ACM Grace Murray Hopper Award
Greece - 2024
citation
For contributions to the field of algorithmic robust statistics by introducing new techniques to robustly estimate high-dimensional distributions along with a surprising variety of algorithmic applications
Diakonikolas' breakthrough work with collaborators beginning in 2016 gave the first efficient algorithms for learning the parameters of a high-dimensional distribution that are robust to arbitrary corruption in a constant fraction of data, with the constant independent of dimension. Subsequent work of Diakonikolas showed these new methods are not only of theoretical interest, but can be made practical, and can also be used to tackle more complex robust high-dimensional statistical problems, such as mixtures of distributions, in some cases being more efficient than even the prior state-of-the-art non-robust methods.

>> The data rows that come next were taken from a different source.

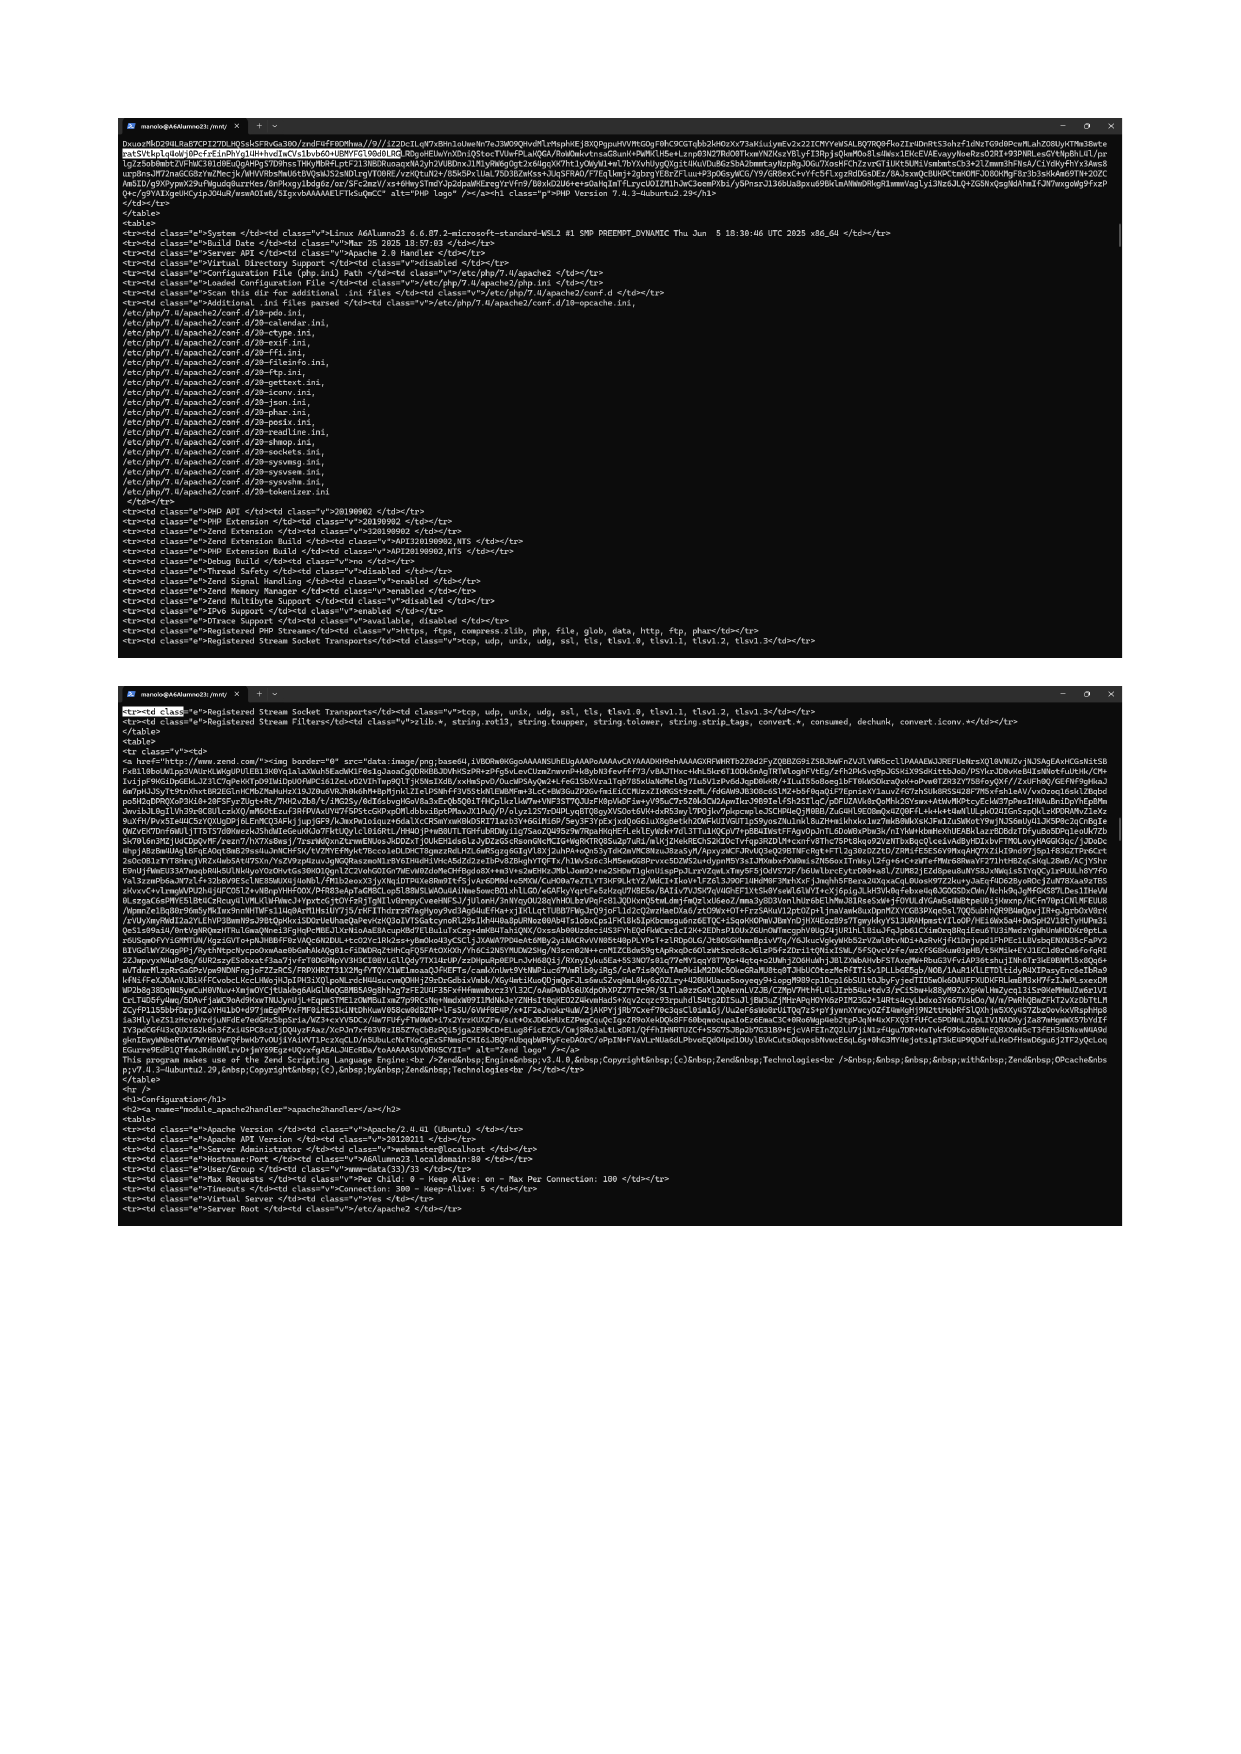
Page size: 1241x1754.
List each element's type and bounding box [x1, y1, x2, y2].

picture [118, 686, 1123, 1226]
picture [118, 118, 1123, 658]
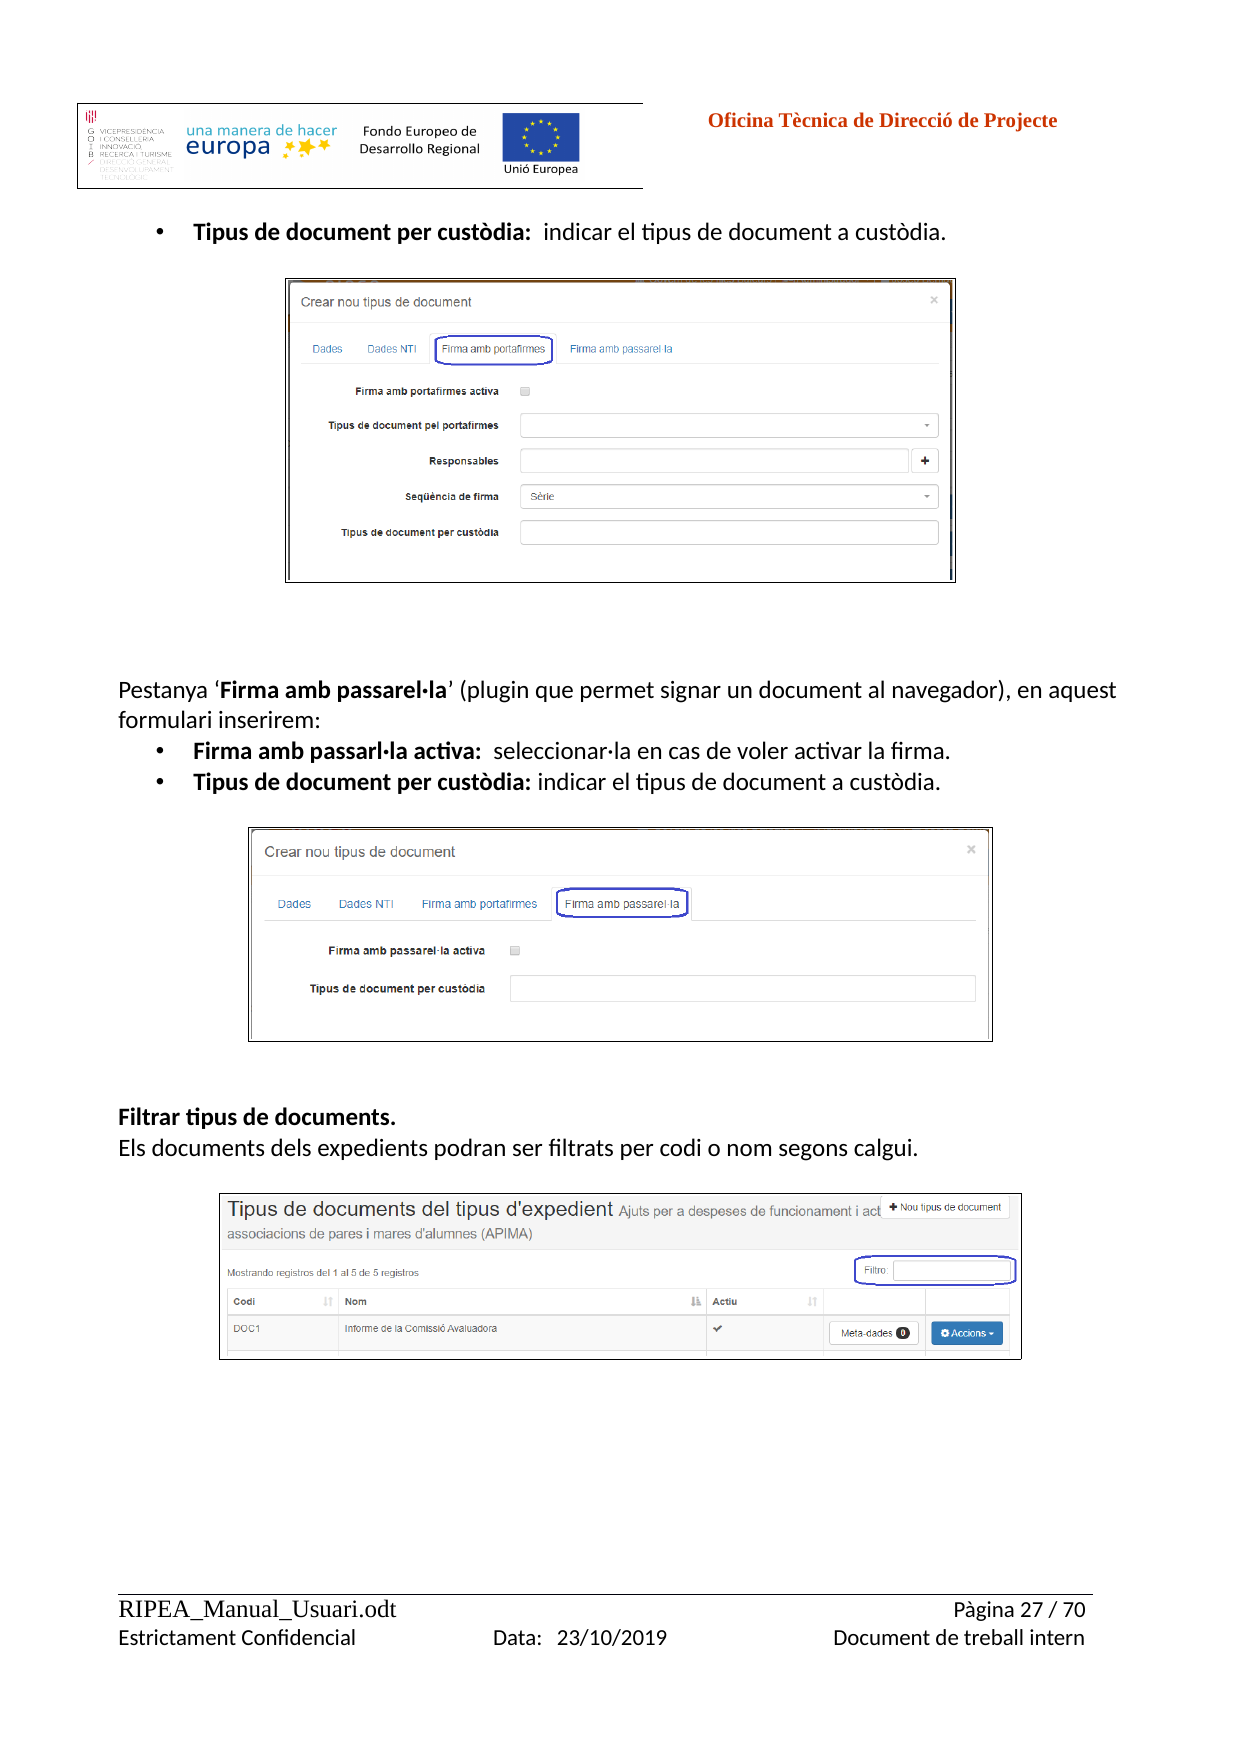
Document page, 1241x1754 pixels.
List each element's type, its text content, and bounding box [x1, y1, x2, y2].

Diakonikolas' work broke barriers on the central question that stymied researchers since the 1960s in robust high-dimensional statistics. These problems have been widely studied in several communities, but were notoriously difficult and thought to be impossible to achieve with efficient algorithms. Indeed, Huber's book on robust statistics from nearly 30 years ago contained a remark essentially giving up on rigorous, provable methods to make progress on robust statistics for massive data, conjecturing that the community would have to settle for heuristics. Diakonikolas' work provides new algorithmically efficient robust statistical estimators that perform well for real world data that may significantly deviate from idealized modeling assumptions.
Diakonikolas has also played a pivotal role in disseminating his new ideas, including by co-authoring a textbook (with D. Kane) that is bound to become the textbook of choice for courses on this topic.